Mimi : Hier soir je disais à mon Bien-Aimé :

– Mimi : « Je veux me tenir à tes côtés cette nuit, je veux partager ta solitude, je veux souffrir avec toi, prier avec toi pour sauver des âmes. Je veux m’offrir à Dieu avec toi, je ne veux pas te quitter.

Regarde où j’en suis avec mes désirs, comme tes apôtres je t’ai laissé seul pendant plusieurs heures. Je me suis endormie. Vers trois heures tu es venu m’éveiller par une douleur si aiguë que je pouvais à peine respirer. J’ai pensé à toi mon Bien-Aimé, tu étais dans l’agonie et tu souffrais à cause de moi et des âmes et moi pendant ce temps je dormais. Pauvre Jésus de mon cœur. Je te demande pardon de t’avoir faussé compagnie à un moment si important.

Mon Bien-Aimé, au nom de notre amour je veux te suivre aujourd’hui, j’accepte tout par amour pour sauver des âmes. Avec l’aide de Dieu et la permission de mon directeur je peux offrir plus. »

Dans l’après-midi, souffrance physique accompagnée d’une douce joie d’être avec lui, mais tout à coup la souffrance augmente de plus en plus, je ne comprends plus rien. La douce joie que je ressentais au début de l’après-midi disparaît pour faire place à de grandes tentations contre la foi, puis mon ennemi m’attaque de tous les côtés. Et du haut de ma croix (mon lit) je crie vers lui, je me sens si seule, abandonnée de tous, je souffre et je pleure, il me semble qu’il n’entend plus ma voix.

– Mimi : « Mon Dieu au nom des souffrances et des mérites de votre divin Fils ayez pitié de moi, regardez-moi, soutenez-moi, je vous aime, je ne veux pas succomber aux tentations. Mon Bien-Aimé, je t’en supplie, parle-moi, ne me laisse pas seule, c’est trop pour moi, je tremble. Tu connais ma faiblesse, je mets en toi toute ma confiance. »

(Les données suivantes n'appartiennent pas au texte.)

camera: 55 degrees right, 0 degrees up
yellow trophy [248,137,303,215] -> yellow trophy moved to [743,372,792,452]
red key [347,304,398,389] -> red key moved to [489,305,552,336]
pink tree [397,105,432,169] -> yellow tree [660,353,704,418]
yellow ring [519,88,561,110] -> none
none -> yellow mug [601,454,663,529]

Aucune réponse, sauf de mon ennemi qui blasphème et me tourmente. La lutte intérieure est terrible et le mal physique augmente. Aucun remède n’apporte de soulagement, je peux à peine lever la tête sur l’oreiller, cependant je lève les yeux vers Dieu en lui disant :

– Mimi : « Je vous aime, je souffre mon Dieu, je ne suis pas seule, je suis avec votre doux Fils, donnez-moi la force et le courage pour le suivre, augmentez mon amour pour les âmes. »

Je regarde mon Bien-Aimé cloué à la croix à cause de mes péchés, des péchés des hommes. Je pensais à son amour infini pour nous, pour moi et son amour est tellement grand pour chaque âme. Je suis certaine que si j’avais été seule à racheter il aurait consenti à mourir pour moi. Que son amour est grand pour les pauvres âmes, comme il m’aime ce doux Jésus, mon Dieu, mon Tout, merci de ton amour infini.

– Mimi : « Quoique je sente l’abandon total, je veux te suivre quand même, je veux te prouver mon amour, ma reconnaissance, je veux rester sur ma croix avec toi, aussi longtemps que tu voudras. J’unis mes souffrances aux tiennes pour réparer mes péchés et pour sauver des âmes. »

À trois heures j’ai voulu me lever pour faire le chemin de la croix à genoux. Maman me demande de rester couchée, de ne pas faire d’imprudence, alors par obéissance je me suis mise au lit, c’est-à-dire je me suis couchée sur ma croix. À ma grande surprise mon Bien-Aimé était de nouveau avec moi. Je ne puis écrire tout ce que nous avons souffert ensemble. Cette union dans l’amour et la souffrance a duré une heure, puis le vide se fait, mon Bien-Aimé se cache. Après de si doux moments la séparation de l’être aimé me cause une grande peine. Je suis bien triste. Pour combien de temps se cache-t-il? 

– Mimi : « La journée n’est pas encore finie, mon Dieu j’accepte tout par amour pour vous avec mon Bien-Aimé, je veux sauver beaucoup d’âmes pour vous glorifier.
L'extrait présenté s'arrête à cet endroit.